You must admit there are some entertaining stories in the Bible.

by jam 17 Replies latest watchtower beliefs

  • jam
    jam

    I thought this was funny.

    ESV: Deuteronomy 23:1 No one whose testicles are crused

    or whose male organ is cut off shall enter the assembly of

    the Lord.

    KJV: He that is wounded in the stones (LOL), or hath his privy

    member cut off shall not enter into the congregation of the

    Lord.

    I would think that is the best place for the guy. If it was a

    case of self-mutilation maybe the guy realize he made a mistake,

    now he is banned from the house of the Lord.

    How do you show repentance, sew it back on.

    Funny stories in that book.

  • wasblind
    wasblind

    LOL@ JAM

    Maybe the good book is sayin' that

    any man stupid enough to go to sleep after he made his woman mad

    without an apology will be banned from the house of the lord due to crushed

    or cut off organs

  • jam
    jam

    wasblind: good one, yes that would be stupid. So funny.

  • rebel8
    rebel8

    “‘Only this is what ? YOU ? may eat of all the winged swarming creatures that go upon all fours, those that have leaper legs above their feet with which to leap upon the earth. 22 These are the ones of them ? YOU ? may eat of: the migratory locust according to its kind, and the edible locust after its kind, and the cricket according to its kind, and the grasshopper according to its kind. 23 And every other winged swarming creature that does have four legs is a loathsome thing to ? YOU ."--Leviticus 11

    mmkay, so do or don't eat things with 4 legs. Got it.

    Also--locusts, grasshoppers and crickets--mm mm good.

  • WTWizard
    WTWizard

    If you view them as stories, fine. As fiction, what is in the LIE-ble is sort of like a PG-13 version of Mother Goose nursery rhymes.
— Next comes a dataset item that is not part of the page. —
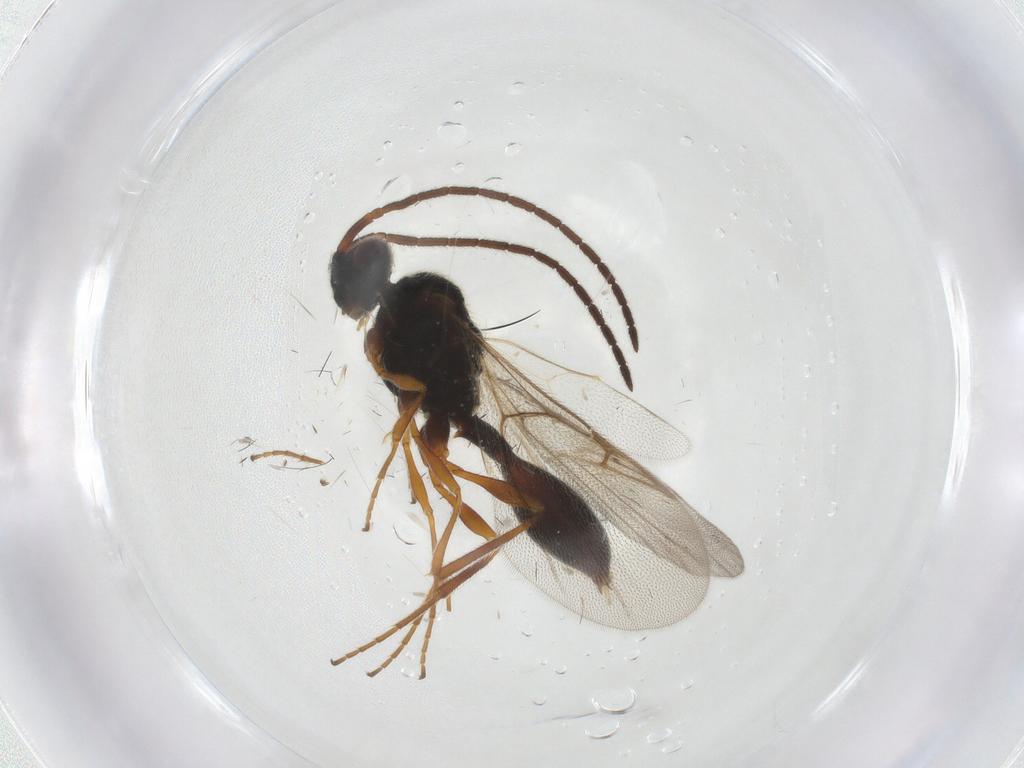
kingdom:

    Trouble is, the LIE-ble is full of witchcraft. No one recognizes it. It is designed to make itself look like the actual truth, instead of fiction. Some people can read Genesis and realize that Jacob did not deserve to be honored, yet joke-hova honored that thing anyways--and wish to not honor joke-hova for that. Others think that, since joke-hova honored scumbag Jacob and scorned industrious Esau, there has to be some excuse. Some realize that, if Jesus came from Jacob's line and Jacob was nothing more than a swindler, Jesus must be worthless (or even fiction). In that category, you might even be able to get entertainment value out of pondering why people can read Jscob's story and still view that thing as righteous.

    However, for those who still think joke-hova is automatically righteous, caution is advised. Joke-hova endorses Jacob, Joshua, Tyrant David, and others who led the attack on Gentile nations who simply minded their own business. Joke-hova also endorsed the apostle Paul (after that thing became xian), including when that thing bashed women and homosexuals, took a grudging attitude toward marriage, and endorsed slavery. And Jesus--before I came to the realization that thing was nothing more than corrupted allegories, I thought he was merely speaking in pictures. Now I realize that character was put here to help with the global enslavement project. Turning the other cheek? Why, so your masters can abuse you more? Selling your property to give to the poor. What about those who buy it? Are they thus damned? And, finding so many parallels between Christi-SCAM-ity and communism. At one point, while I was a witless, I was seeing a communist condition--of course, believing only that lack of "perfect love" was why it didn't work.

    Yes, if you can read these stories and realize they are corrupt, or use it against itself or those religions that claim to abide by it, the LIE-ble provides masterful fiction. Just beware lest you start viewing it as real, or start taking portions of its advice. That book when put together was designed to enslave us all.

  • mP
    mP

    jam:

    I think the real question that needs to be asked is how would they know if you had a missng or crushed testicle when you entered the temple for worship ?

    I can only think of one answer, everybody got their balls fondled on the way in and maybe out to make sure none got lost while inside.

    WIth all that ball checking you can also check to make sure everyone is circumcized. No wonder the jewish word for sacred also is related to sacred prostitution. No wonder hosea married a whore, this was merely a corporate merger between his temple and her whoring temple business. The same goes for Ruth, she was such a good priestess she gets a special mention as jesus ancestor.

    All relgion is fertility worship.

  • Narcissistic Supply
    Narcissistic Supply

    revelation was written by some dude on a really bad acid trip.

  • wasblind
    wasblind

    jam:

    I think the real question that needs to be asked is how would they know if you had a missng or crushed testicle when you entered the temple for worship ?____mp

    Those who approached the temple singin' kingdom melodies in saprano

    would be denied entrance

  • mP
    mP

    was:

    Your test may be useful but doesnt work if you only lost one ball .

  • Julia Orwell
    Julia Orwell

    Maybe they'd look up your fringed skirt- but then the law was you had to wear underwear going into the temple so your privates wouldn't be hanging over holy ground.